Gas driller Range Resources, the commission ruled, was not to blame for Lipsky's flaming water. What it did not mention, however, was that after Lipsky complained about the gas, the commission sent Range a notice of violation, according to Brett Shipp's story last night on WFAA-TV. Commission inspectors had detected gas pressure on Range's wellhead -- a sign that something could be amiss.

As I reported back in April 2012, thousands of feet of Range's well bore between the aquifer above and the gas-bearing shale below were not lined with cement. This huge section was left exposed. That in itself might not be a problem, but the exposed section cut through the Strawn formation, a geological feature that also holds natural gas. Per the regulator's own rules, "productive horizons" or "gas formations" have to be cemented in to prevent the gas from migrating up the well bore and potentially seeping into aquifers.

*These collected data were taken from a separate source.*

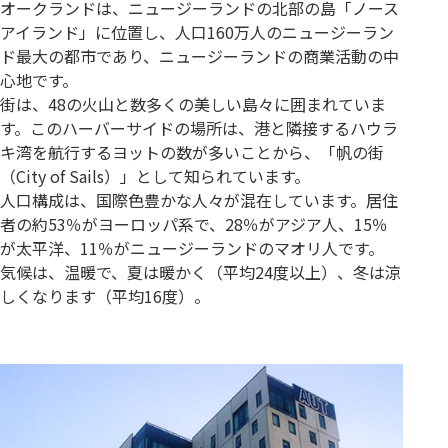
オークランドは、ニュージーランドの北部の島「ノース
アイランド」に位置し、人口160万人のニュージーラン
ド最大の都市であり、ニュージーランドの商業活動の中
心地です。
街は、48の火山と数多くの美しい島々に囲まれていま
す。このハーバーサイドの場所は、港と隣接するハウラ
キ湾を航行するヨットの数が多いことから、「帆の街
（City of Sails）」として知られています。
人口構成は、国際色豊かな人々が混在しています。居住
者の約53％がヨーロッパ系で、28％がアジア人、15％
が太平洋、11％がニュージーランドのマオリ人です。
気候は、温暖で、夏は暖かく（平均24度以上）、冬は涼
しくなります（平均16度）。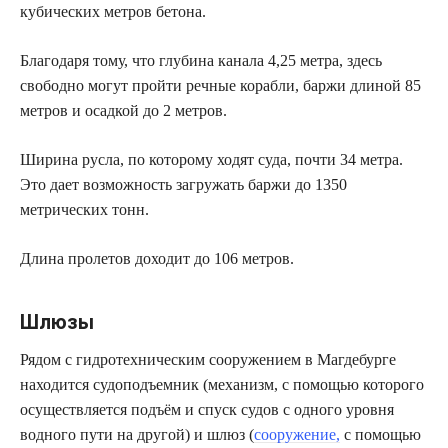
кубических метров бетона.
Благодаря тому, что глубина канала 4,25 метра, здесь
свободно могут пройти речные корабли, баржи длиной 85
метров и осадкой до 2 метров.
Ширина русла, по которому ходят суда, почти 34 метра.
Это дает возможность загружать баржи до 1350
метрических тонн.
Длина пролетов доходит до 106 метров.
Шлюзы
Рядом с гидротехническим сооружением в Магдебурге
находится судоподъемник (механизм, с помощью которого
осуществляется подъём и спуск судов с одного уровня
водного пути на другой) и шлюз (
сооружение,
с помощью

Experts from Cornell and Texas A&M say Range should have done that anyway. In Lipsky's legal battle against Range, his experts have contended that this might be why Lipsky has gas in his water.

In a response to the commission obtained by Shipp, Range apparently proposed pumping cement down the well bore "to eliminate any chance that gas could be migrating from any zone down below."

It never did. The Commission dropped the violation and eventually exonerated Range in a hearing that appeared to be as much a swipe at the EPA as it was an honest, fact-finding inquiry. I was troubled back then by the commission's incredibly cozy ties with the industry, a fact the Texas Sunset Commission has lamented to no avail. Elizabeth Ames Jones was about to be named chairperson of the commission. She was also a candidate for Texas Senate. And Range Resources had in the recent past had a financial interest in several wells owned by a now-defunct company run by Ames Jones' father and husband.

Range now says the rule it allegedly violated applies only to "commercially productive zones," though the actual code reads much more broadly.

And the commission? It says it doesn't decide what is and is not commercially productive. Range Resources does.